Friday, October 10, 2014

A Day in Great Smokey National Park, Newfound Gap, Clingmans Dome and the Roaring Fork Motor Trail

It wasn't a race but time drove us eastward and so when we lost a day to a strong cold front, it meant we had one day less to visit the Great Smokey National Park., Our rig was too big to camp in the park and so Renita found a nice rv park near Cosby and we pulled in to a great spot for a two night stay.
The next morning found us at the visitor center where we bought way to many booklets but it provided us with info for three places to experience, Newfound Gap, Clingmans Dome and the Roaring Fork Motor Trail.
New Found Gap was so crowded that we barely found a place to park before strolling along the walkway. Artists were lining some of the good spots and we envied their ability as we imagined our friends Alan and Sharon among them.
Clingmans Dome is the highest point in Tennessee and any time we get to high point a state we just can't pass it up,(I did climb Mount Rainer years ago and we did hike up to the high point in South Dakota). Now the brochure promised a large parking lot next to Clingmans Dome and it was definitely needed as we had to make two circuits before I found a spot large enough for our truck.
It was cold and partly cloudy as we began our hike to the top. Visibility was limited but it didn't really matter as the whole purpose was to reach the top and so we started up the paved trail. Crowded with other hikers there were even people pushing their kids in strollers, even though it was not recommended.
Living at six thousand feet above sea level it was still a struggle for us to reach the top,( 6643' elevation), and so we stopped periodically and caught our breath. There were people a third our age who gave up and headed back down but you have to admire them for trying.
Reaching the top we were surprised to find that a cement tower had been erected to acomidate the throng and so we asked the volunteer where was true high point. He directed us to a spot next to one of the pillars and told us that we were now straddling the North Carolina/Tennessee border. He also told us that the geodesic marked had been removed.
After taking the mandatory picture we walked up the cement path to the viewing platform and squeezed in among the throng all trying to take a nice image. Strong winds gusted across the top and a cloud blanketed us so we could see about one hundred feet, (It reminded me of Rainer where we reached the summit the same time as a snowstorm and were trapped in a white out requiring us to retreat down the mountain and dig ice caves till the storm abated).

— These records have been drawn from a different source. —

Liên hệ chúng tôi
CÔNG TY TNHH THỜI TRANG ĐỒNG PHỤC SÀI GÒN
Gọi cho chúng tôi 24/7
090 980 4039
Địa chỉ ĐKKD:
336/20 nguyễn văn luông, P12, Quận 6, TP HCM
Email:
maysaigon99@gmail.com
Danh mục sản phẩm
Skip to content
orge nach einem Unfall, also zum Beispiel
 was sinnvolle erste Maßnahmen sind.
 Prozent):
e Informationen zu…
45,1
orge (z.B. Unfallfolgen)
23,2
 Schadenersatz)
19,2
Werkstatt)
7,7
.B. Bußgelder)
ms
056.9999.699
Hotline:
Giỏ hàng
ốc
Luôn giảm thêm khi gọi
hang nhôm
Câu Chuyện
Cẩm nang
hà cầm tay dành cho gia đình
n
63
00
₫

No ice caves were needed as we headed back down and of course it cleared off allowing us to appreciate the vast forest. The trees are just starting to turn and so we decided that some day we will return taking the Blue Ridge Parkway in a much smaller rig.
Still having a few hours  we decided to drive the Roaring Fork Motor Nature Trail. It was Renitas turn to drive and so I got to enjoy the deep and dark forest as she tried to avoid the rocks and trees lining the narrow road. Stopping to take some images we were blocked in by some other cars and we had to wait till they left before we could carefully back out.Still Renita artfully dodged the obstacles and we continued down the winding trail.

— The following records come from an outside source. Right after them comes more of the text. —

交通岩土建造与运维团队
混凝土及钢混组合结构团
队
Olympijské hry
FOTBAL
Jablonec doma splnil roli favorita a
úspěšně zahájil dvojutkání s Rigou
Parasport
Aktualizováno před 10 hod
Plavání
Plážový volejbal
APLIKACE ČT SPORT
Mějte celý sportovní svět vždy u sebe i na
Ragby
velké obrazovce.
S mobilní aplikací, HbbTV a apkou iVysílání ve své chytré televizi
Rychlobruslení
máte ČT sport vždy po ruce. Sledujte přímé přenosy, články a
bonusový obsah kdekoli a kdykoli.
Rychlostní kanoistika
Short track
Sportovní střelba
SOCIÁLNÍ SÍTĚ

There were other places to stop but there were so many vehicles parked that we barely made it past them and in places we made it by with only a few inches to spare, (we would not have made it with a dually and we had to fold in our mirrors).Finally reaching the end of the trail we found ourselves back in Gatlinburg and its throngs of other tourists.
Now our visit to the park was so short that Renita didn't even get a chance to shop but she didn't complain as we had enjoyed a nice and steep but short hike and a challenging drive down a narrow obstacle filled trail., A good day in The Great Smokey Mountains national Park. Clear skies.